# Testo estratto
....................

Fiducia: le ceneri del giorno dopo

Il giorno dopo la guerriglia, Roma si risveglia da un incubo. Un incubo civile e parlamentare che lascia addosso gli strascichi di una sbornia collettiva. Le barricate, le fiamme e i fumogeni per strada; i leghisti che col loro strabismo prospettico esultavano per la fiducia ottenuta con lo sguardo già alle prossime elezioni; il Partito Democratico dileguatosi dopo la toccata e fuga del voto; Berlusconi che, come lo racconta Luca Telese sul Fatto di oggi, camminava fra gli scranni di Montecitorio con “gli occhi spalancati, l’espressione interdetta, il sorriso (che) si accende e si spegne in modo meccanico, come una lampadina che si sta per fulminare”; Fini appeso alle corde di un ring che cerca di restare in piedi dopo il quasi ko di un round che non sarà l’ultimo; Casini che, secondo Vittorio Feltri, è stretto tra l’incudine del terzo polo e il martello della Chiesa che vorrebbe un suo ingresso in maggioranza.

Verrebbe da dire dopo la fiducia, il deserto. La Corte Costituzionale che rinvia a Gennaio la decisione sul legittimo impedimento; il Pdl che ha già chiesto di sospendere fino a fine anno le attività della Camera. Già, perché i tre voti in più alla Camera hanno salvato il Governo ma non la possibilità di governare. “Approveremo solo ciò che condividiamo, senza ingoiare cose che non ci piacciono”. E’ la parola d’ordine dei finiani subito dopo il voto di ieri. Diventa l’incipit di un nuovo romanzo (o dramma) dal titolo “Dopo la fiducia il pallottoliere”.

....................

# Consegne dell'esercizio
1. Traduci in inglese questa frase dell'articolo sul voto di fiducia: "Già, perché i tre voti in più alla Camera hanno salvato il Governo ma non la possibilità di governare."
2. Continua l'articolo sul voto di fiducia con qualche frase che venga dopo l'ultima.

....................

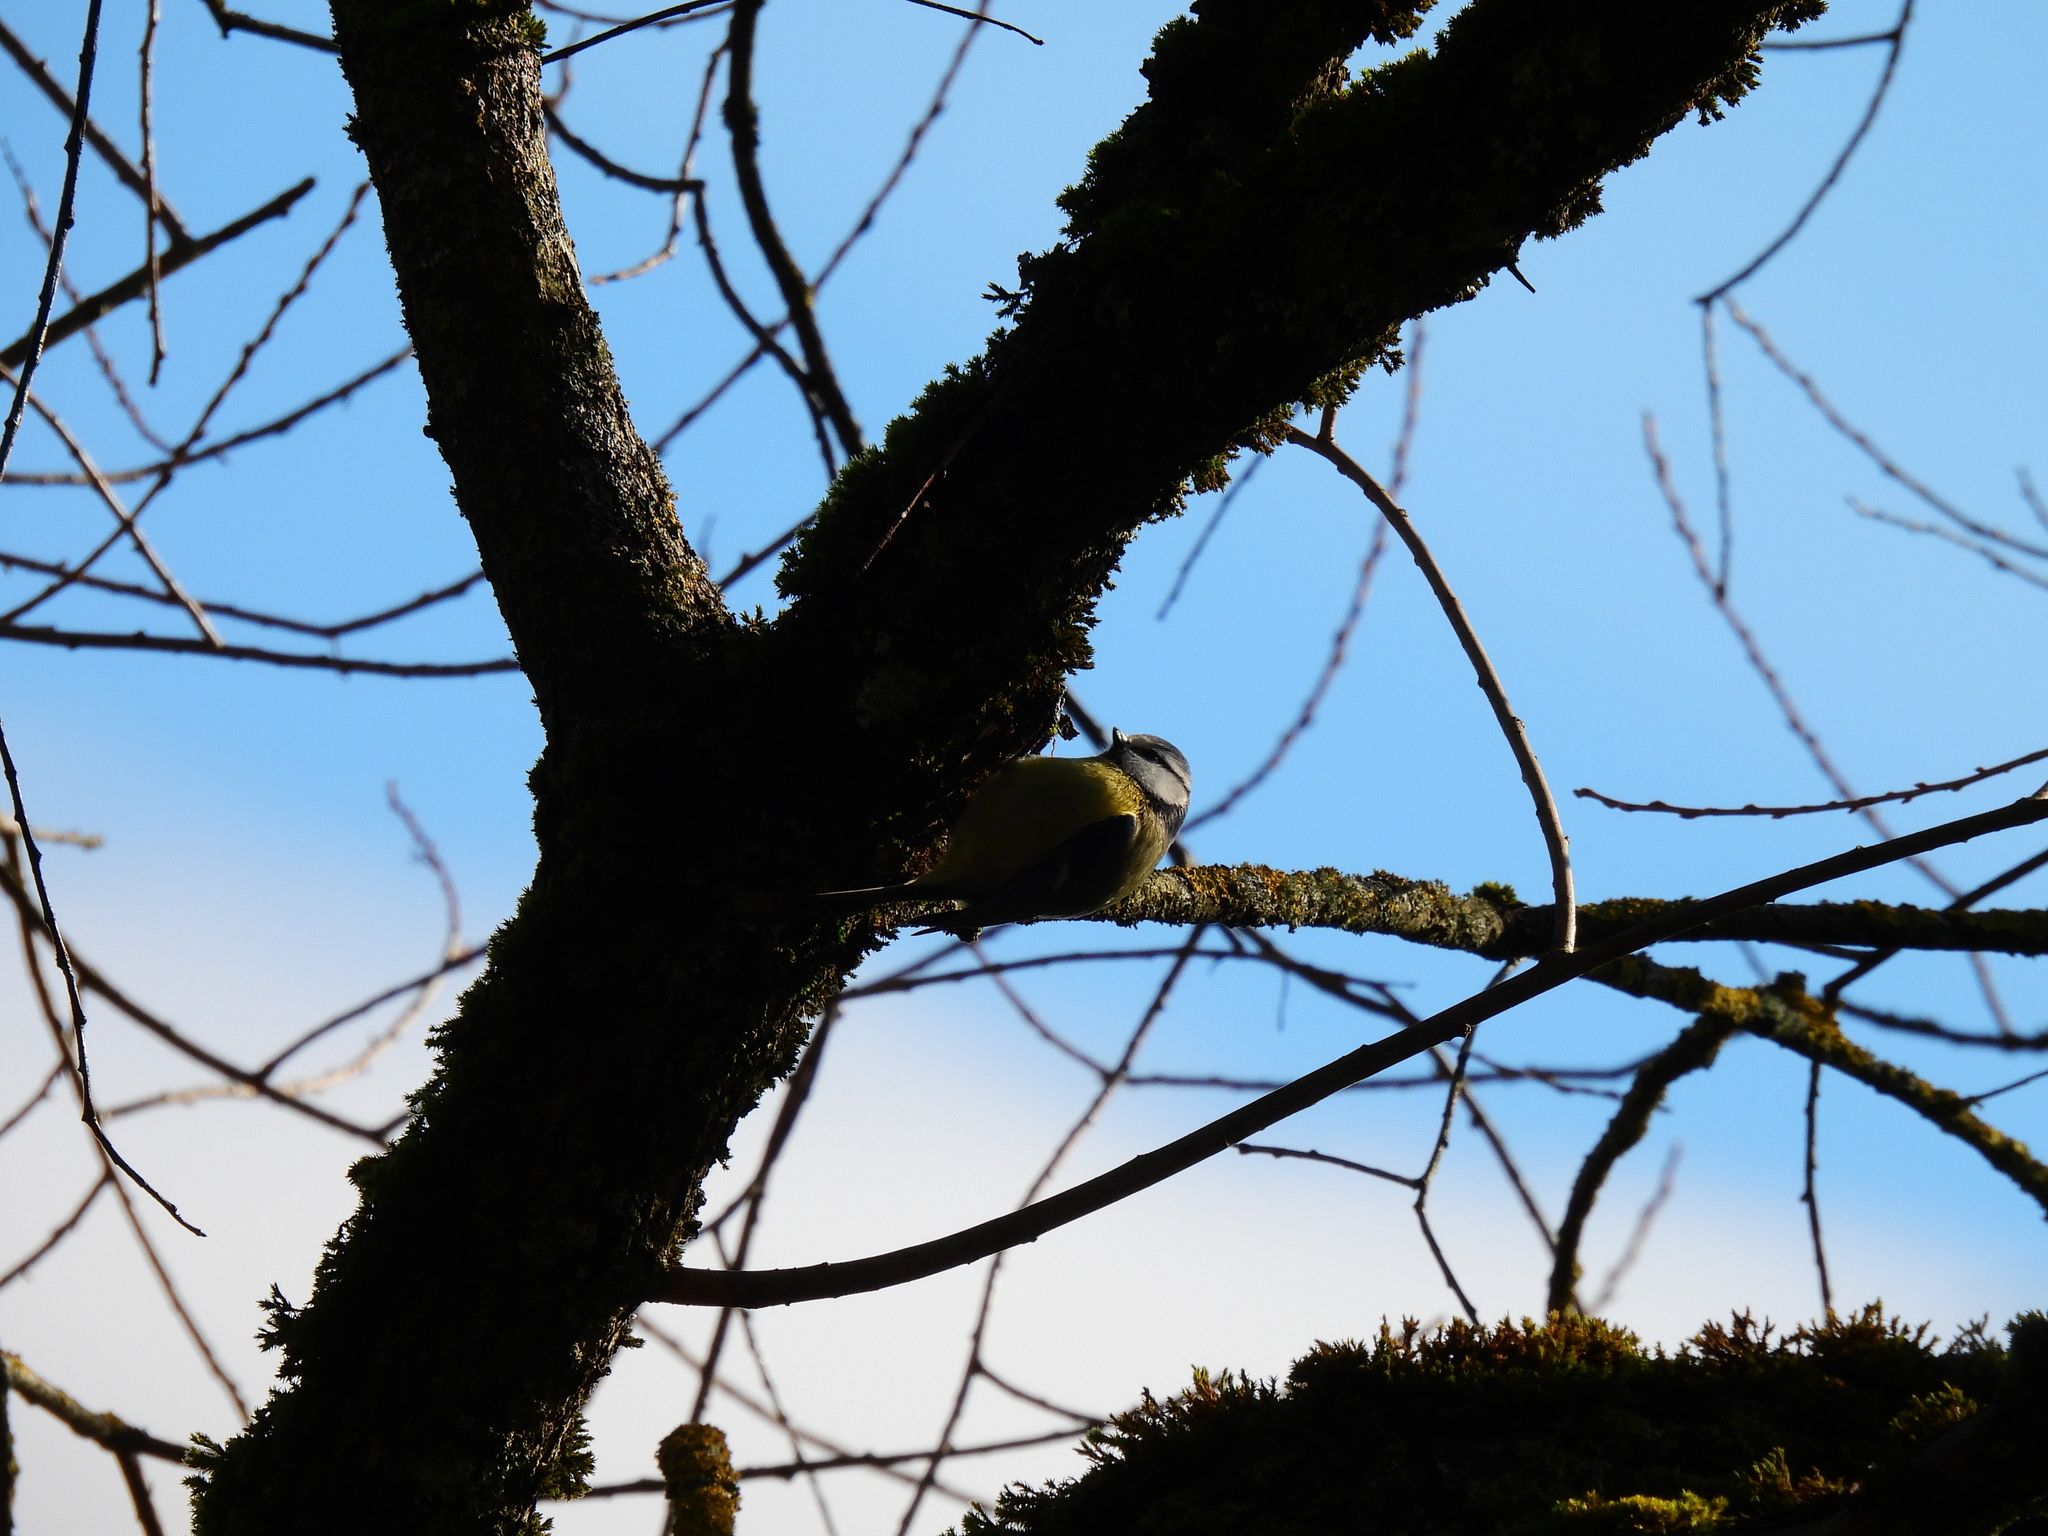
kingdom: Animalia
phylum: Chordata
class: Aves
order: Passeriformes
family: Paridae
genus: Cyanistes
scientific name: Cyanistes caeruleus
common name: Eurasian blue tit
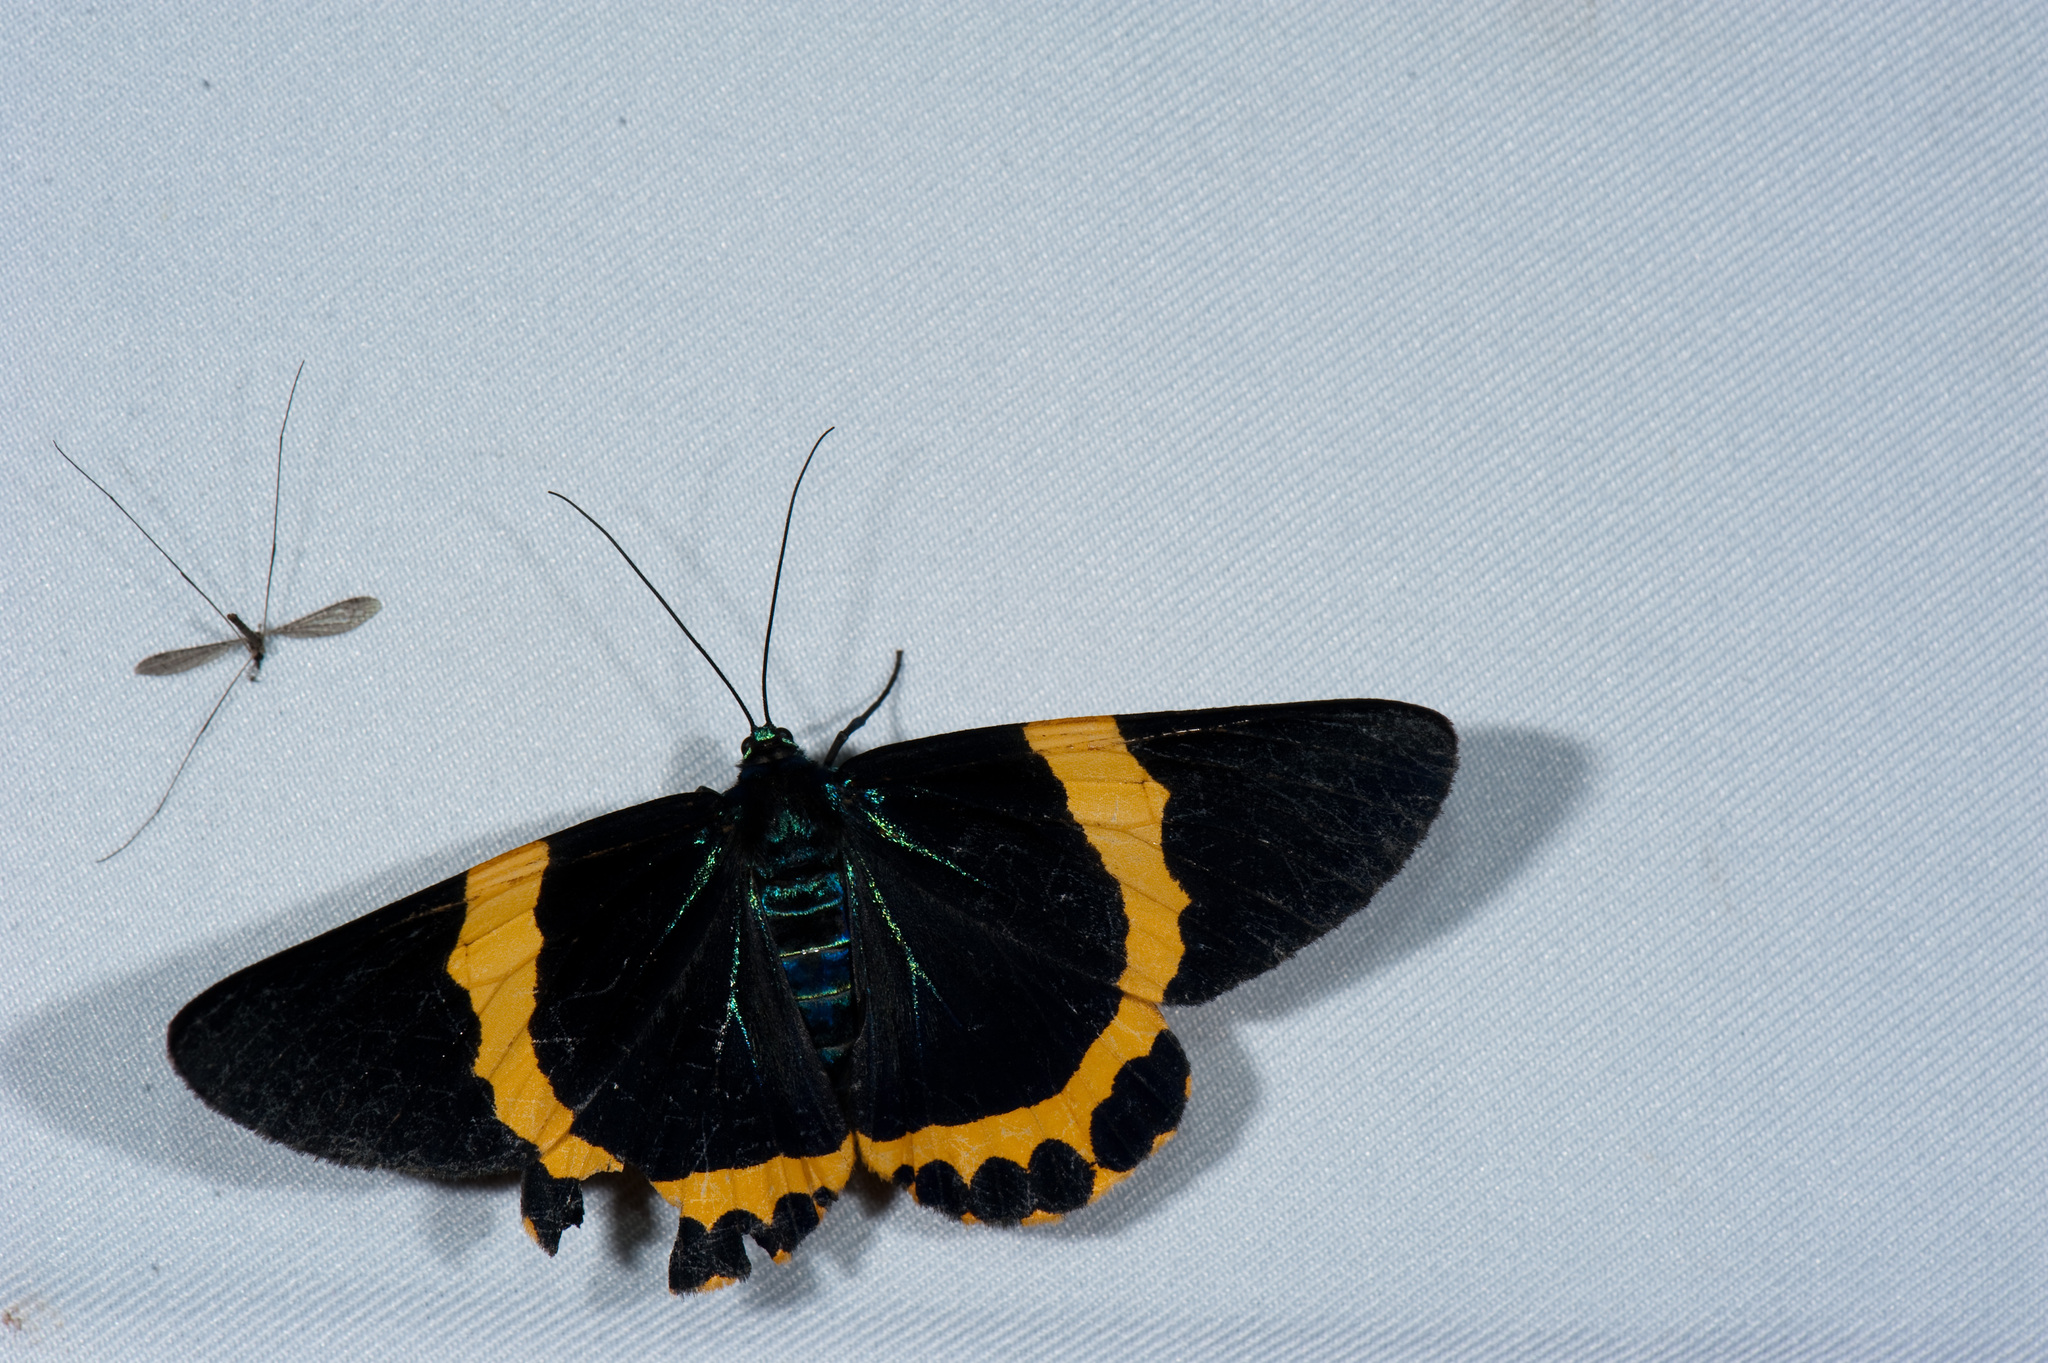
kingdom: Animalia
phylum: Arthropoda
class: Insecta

....................

# Risposte attese
1. Yes, because the three extra votes in the Chamber saved the Government but not the ability to govern.

2.
Niente di nuovo, dunque. Con una maggioranza risicata alla Camera nessuna delle riforme costituzionali potrà passare senza il placet delle opposizioni. Per questo, politicamente, la fiducia di ieri presto sarà archiviata come una semplice sosta isterica prima del capolinea delle elezioni. Le urla della maggioranza, il dito medio di Gasparri all’indirizzo di Fini, il tricolore della Mussolini sulla poltrona vuota del Presidente della Camera forse saranno ricordati come l’esasperata reazione ad un clima politico asfittico, al pari delle auto incendiate e delle vetrine frantumate ieri per le strade di Roma.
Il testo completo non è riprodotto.